Write the records out again exactly, leaving no images in.

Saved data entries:
--------------------

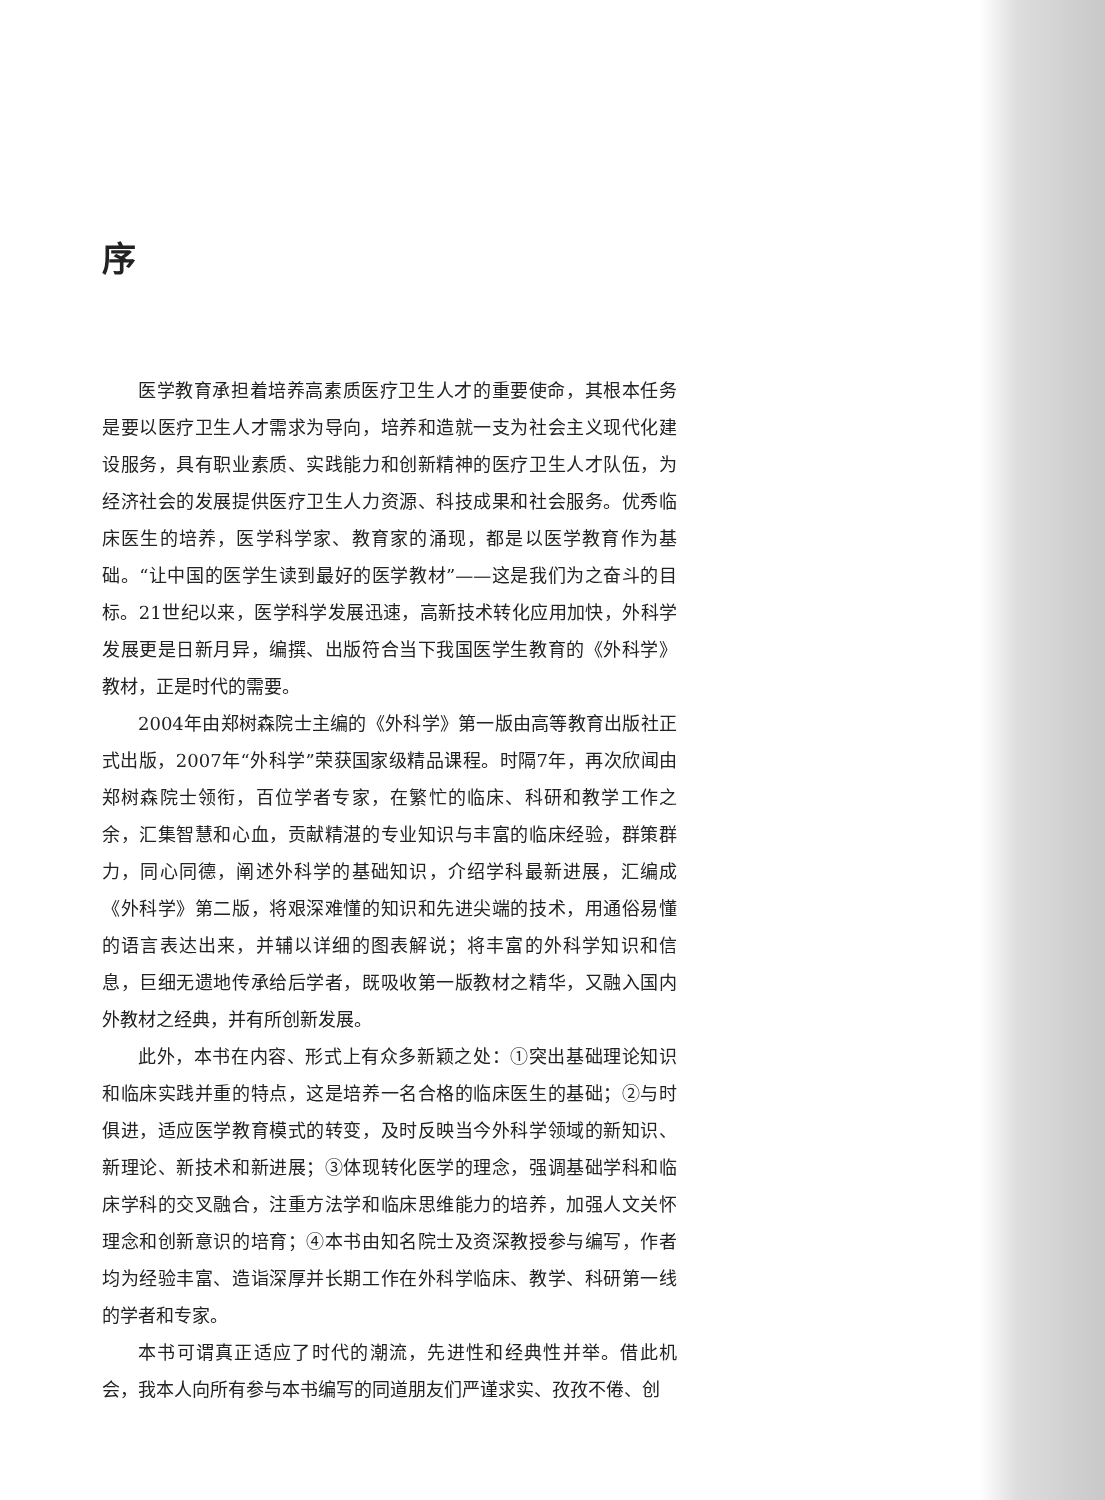序
医学教育承担着培养高素质医疗卫生人才的重要使命，其根本任务是要以医疗卫生人才需求为导向，培养和造就一支为社会主义现代化建设服务，具有职业素质、实践能力和创新精神的医疗卫生人才队伍，为经济社会的发展提供医疗卫生人力资源、科技成果和社会服务。优秀临床医生的培养，医学科学家、教育家的涌现，都是以医学教育作为基础。“让中国的医学生读到最好的医学教材”——这是我们为之奋斗的目标。21世纪以来，医学科学发展迅速，高新技术转化应用加快，外科学发展更是日新月异，编撰、出版符合当下我国医学生教育的《外科学》教材，正是时代的需要。
2004年由郑树森院士主编的《外科学》第一版由高等教育出版社正式出版，2007年“外科学”荣获国家级精品课程。时隔7年，再次欣闻由郑树森院士领衔，百位学者专家，在繁忙的临床、科研和教学工作之余，汇集智慧和心血，贡献精湛的专业知识与丰富的临床经验，群策群力，同心同德，阐述外科学的基础知识，介绍学科最新进展，汇编成《外科学》第二版，将艰深难懂的知识和先进尖端的技术，用通俗易懂的语言表达出来，并辅以详细的图表解说；将丰富的外科学知识和信息，巨细无遗地传承给后学者，既吸收第一版教材之精华，又融入国内外教材之经典，并有所创新发展。
此外，本书在内容、形式上有众多新颖之处：①突出基础理论知识和临床实践并重的特点，这是培养一名合格的临床医生的基础；②与时俱进，适应医学教育模式的转变，及时反映当今外科学领域的新知识、新理论、新技术和新进展；③体现转化医学的理念，强调基础学科和临床学科的交叉融合，注重方法学和临床思维能力的培养，加强人文关怀理念和创新意识的培育；④本书由知名院士及资深教授参与编写，作者均为经验丰富、造诣深厚并长期工作在外科学临床、教学、科研第一线的学者和专家。
本书可谓真正适应了时代的潮流，先进性和经典性并举。借此机会，我本人向所有参与本书编写的同道朋友们严谨求实、孜孜不倦、创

--------------------

Result of the task:
序
医学教育承担着培养高素质医疗卫生人才的重要使命，其根本任务是要以医疗卫生人才需求为导向，培养和造就一支为社会主义现代化建设服务，具有职业素质、实践能力和创新精神的医疗卫生人才队伍，为经济社会的发展提供医疗卫生人力资源、科技成果和社会服务。优秀临床医生的培养，医学科学家、教育家的涌现，都是以医学教育作为基础。“让中国的医学生读到最好的医学教材”——这是我们为之奋斗的目标。21世纪以来，医学科学发展迅速，高新技术转化应用加快，外科学发展更是日新月异，编撰、出版符合当下我国医学生教育的《外科学》教材，正是时代的需要。
2004年由郑树森院士主编的《外科学》第一版由高等教育出版社正式出版，2007年“外科学”荣获国家级精品课程。时隔7年，再次欣闻由郑树森院士领衔，百位学者专家，在繁忙的临床、科研和教学工作之余，汇集智慧和心血，贡献精湛的专业知识与丰富的临床经验，群策群力，同心同德，阐述外科学的基础知识，介绍学科最新进展，汇编成《外科学》第二版，将艰深难懂的知识和先进尖端的技术，用通俗易懂的语言表达出来，并辅以详细的图表解说；将丰富的外科学知识和信息，巨细无遗地传承给后学者，既吸收第一版教材之精华，又融入国内外教材之经典，并有所创新发展。
此外，本书在内容、形式上有众多新颖之处：①突出基础理论知识和临床实践并重的特点，这是培养一名合格的临床医生的基础；②与时俱进，适应医学教育模式的转变，及时反映当今外科学领域的新知识、新理论、新技术和新进展；③体现转化医学的理念，强调基础学科和临床学科的交叉融合，注重方法学和临床思维能力的培养，加强人文关怀理念和创新意识的培育；④本书由知名院士及资深教授参与编写，作者均为经验丰富、造诣深厚并长期工作在外科学临床、教学、科研第一线的学者和专家。
本书可谓真正适应了时代的潮流，先进性和经典性并举。借此机会，我本人向所有参与本书编写的同道朋友们严谨求实、孜孜不倦、创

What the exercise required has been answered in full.